We made a few changes to the system design. We updated the cloud reliability target from 95% to 97% to reduce downtime risks and ensure timely database lookups for license plate matching, as AWS’s baseline uptime guarantee is closer to 95%. This is pretty realistic and also follows the published statistics for server uptime on AWS and shouldn’t change our costs. We also refined the edge-to-cloud processing pipeline to improve accuracy and efficiency. Both high and low-confidence detections are sent to the cloud, but low-confidence results also include an image for additional verification using more complex models. This change ensures that uncertain detections receive extra processing while still keeping the system responsive and scalable.

This will not significantly alter the current schedule, as lowering the accuracy requirement will make training easier and potentially quicker.

In addition, we have written the code for using the ML models on the raspberry pi and it can be found here.

Part A (Richard):

Our design should make the world a safer place with regards to child kidnapping. Our device, if deployed at scale, will be able to locate the cars of suspected kidnappers using other cars on the road quickly and effectively, allowing law enforcement to act as fast as possible. While we currently only plan on using the device with amber alerts, a US system, the design should largely work in other countries. The car and license plate detection models are not trained on the cars and plates of any specific country, and PaddleOCR supports multiple languages (over 80) if needed with foreign plates. This means that if other countries have a similar system to amber alerts, they can use our design as well. Our device may also motivate other countries who do not have a similar system to start their own in order to use our design and better find suspected kidnappers in their country.

Part B (Tzen-Chuen):

CALL sits at a conflicting cross-section of cultural values.
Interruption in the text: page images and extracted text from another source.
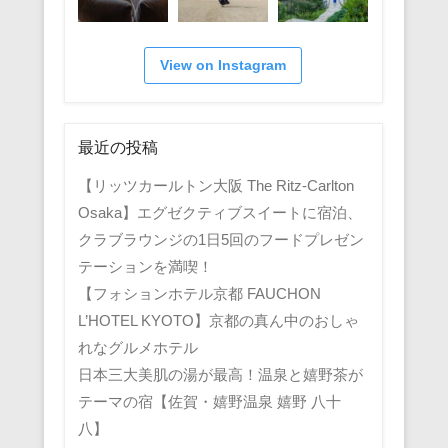
View on Instagram
最近の投稿
【リッツカールトン大阪 The Ritz-Carlton
Osaka】エグゼクティブスイートに宿泊、
クラブラウンジの1日5回のフードプレゼン
テーションを満喫！
【フォションホテル京都 FAUCHON
L’HOTEL KYOTO】京都の真ん中のおしゃ
れなグルメホテル
日本三大美肌の湯が最高！温泉と嬉野茶が
テーマの宿【佐賀・嬉野温泉 嬉野 八十
八】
Generally, our device seeks to protect children, a universal human priority. It accomplishes this through a distributed surveillance network, akin to the saying “it takes a village to raise a child.” By enabling a safer, more vigilant nation, we are in consideration of a global culture.

In terms of traditional “American values,” CALL presents a privacy problem. While not explicitly a constitutional right, it is implied in the 4th amendment. A widespread surveillance network is bound to raise concerns among the general public. We attempt to mitigate this concern by only sending license plate matches that have a certain confidence level to the cloud, and never to the end users. This way we balance the shared cultural understanding of child protection with the American tradition of privacy.

Part C (Eric):

Our solution minimizes environmental impact by leveraging edge computing, which reduces reliance on energy-intensive cloud processing, lowering power consumption and data transmission demands depending on the confidence of the edge model output. The system runs on a vehicle’s 12V power source, eliminating the need for extra batteries and reducing electronic waste. Additionally, its modular design makes it easy to repair and update, extending its lifespan compared to full replacements. These considerations ensure efficient operation while reducing the system’s environmental footprint.